Xabiachica you're right on all counts except that I thought it was obvious from my post that the NIE and residency are achieved simultaneously if you are coming here to live, or in the case of the OP applying for a job here with the aim of being successful. The point is that employers shouldn't turn away EU applicants on the basis of not having residency YET but as mentioned assist with the necessary paperwork to obtain the NIE with registration of EU citizen's certificate on the scrappy bit of green paper. I don't recommend the business of getting a non-resident NIE first and going back later for residency - my life is too short to queue twice if I can kill two birds with one stone. 

So in response to roseandians recommended order, I would do it differently.

Depending on your luck (and you moving here is dependent on a job offer - very sensible), I would 

1) Get a job
2) Find accommodation
3) Register with Social Security
4) Provide the SS to your employer, they obtain the 'Alta' form to show you're enrolled - this is sufficient proof of healthcare provision
5) Depending on your region register on the padron (in Valencia you do this before registering as resident, in other regions you have to do it the other way round)
6) Take all your documentation with photocopies and a small stapler (just kidding Xabia) with a smug face to the Extranjeria

On the issue of utility bills - some may agree to keep it in the owner's name, and I think the gas company did that for me, but others rightfully insist that it transfers to the tenant as bill payment is their responsibility after all. Also there are legal issues with giving your bank details for the direct debits and keeping your landlord's name on the record. Getting deposits back at the end of the contract term can be hard enough without getting into argiebargies over who's responsibility it was to pay up - so for me it makes more sense to change the name over. Horses for courses - I just know as a landlord myself in the UK I could never keep a bill in my name when my tenants are in...


----------



## alv3rn (Sep 25, 2013)

Thank you all for the taking the time to help me on this.

Today I got flights to go to Barcelona on 06/10/13 until 17/10/13. Not a lot of time to achieve what I want to accomplish but it's a start. I will send my C.V. out in mass a few days before I go and when I get there i'l go around all the agencies and view some rooms. 

Thank you


----------

> _Dataset excerpts_
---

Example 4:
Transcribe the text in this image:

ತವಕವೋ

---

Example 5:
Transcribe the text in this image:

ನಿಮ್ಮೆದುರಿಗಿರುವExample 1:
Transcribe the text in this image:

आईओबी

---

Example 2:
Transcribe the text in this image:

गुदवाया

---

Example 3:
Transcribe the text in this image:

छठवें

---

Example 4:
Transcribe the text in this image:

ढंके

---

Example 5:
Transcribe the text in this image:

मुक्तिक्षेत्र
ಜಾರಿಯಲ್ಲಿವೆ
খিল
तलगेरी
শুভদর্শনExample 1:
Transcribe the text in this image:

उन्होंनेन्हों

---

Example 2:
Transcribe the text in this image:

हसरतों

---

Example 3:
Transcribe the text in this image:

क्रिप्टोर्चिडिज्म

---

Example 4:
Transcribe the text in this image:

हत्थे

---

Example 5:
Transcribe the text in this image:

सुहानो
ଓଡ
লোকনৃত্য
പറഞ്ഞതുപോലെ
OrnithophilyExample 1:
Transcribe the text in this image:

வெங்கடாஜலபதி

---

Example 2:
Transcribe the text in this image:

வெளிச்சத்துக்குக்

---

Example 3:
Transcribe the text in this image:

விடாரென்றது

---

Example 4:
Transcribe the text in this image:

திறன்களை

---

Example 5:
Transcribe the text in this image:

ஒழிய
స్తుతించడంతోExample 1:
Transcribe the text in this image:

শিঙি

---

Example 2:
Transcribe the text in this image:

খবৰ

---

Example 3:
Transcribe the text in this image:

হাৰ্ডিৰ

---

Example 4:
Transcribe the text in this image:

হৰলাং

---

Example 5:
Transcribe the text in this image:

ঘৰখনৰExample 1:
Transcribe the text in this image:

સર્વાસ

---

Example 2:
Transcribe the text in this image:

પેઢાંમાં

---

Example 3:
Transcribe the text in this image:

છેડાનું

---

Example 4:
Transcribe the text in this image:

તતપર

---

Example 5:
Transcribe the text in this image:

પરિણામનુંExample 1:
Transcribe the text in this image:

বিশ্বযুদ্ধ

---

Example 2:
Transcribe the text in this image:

> _Required work_
In the forum thread about moving to Spain, why does the writer prefer to transfer utility bills into the tenant's name? Answer in one to three sentences. The entries come from a source unrelated to the forum thread.

> _Solved problem_
Paying the bills is the tenant's responsibility, and keeping the landlord's name on the record while giving the tenant's bank details for direct debits raises legal issues. Getting a deposit back at the end of the contract can already be hard without disputes over who was responsible for paying.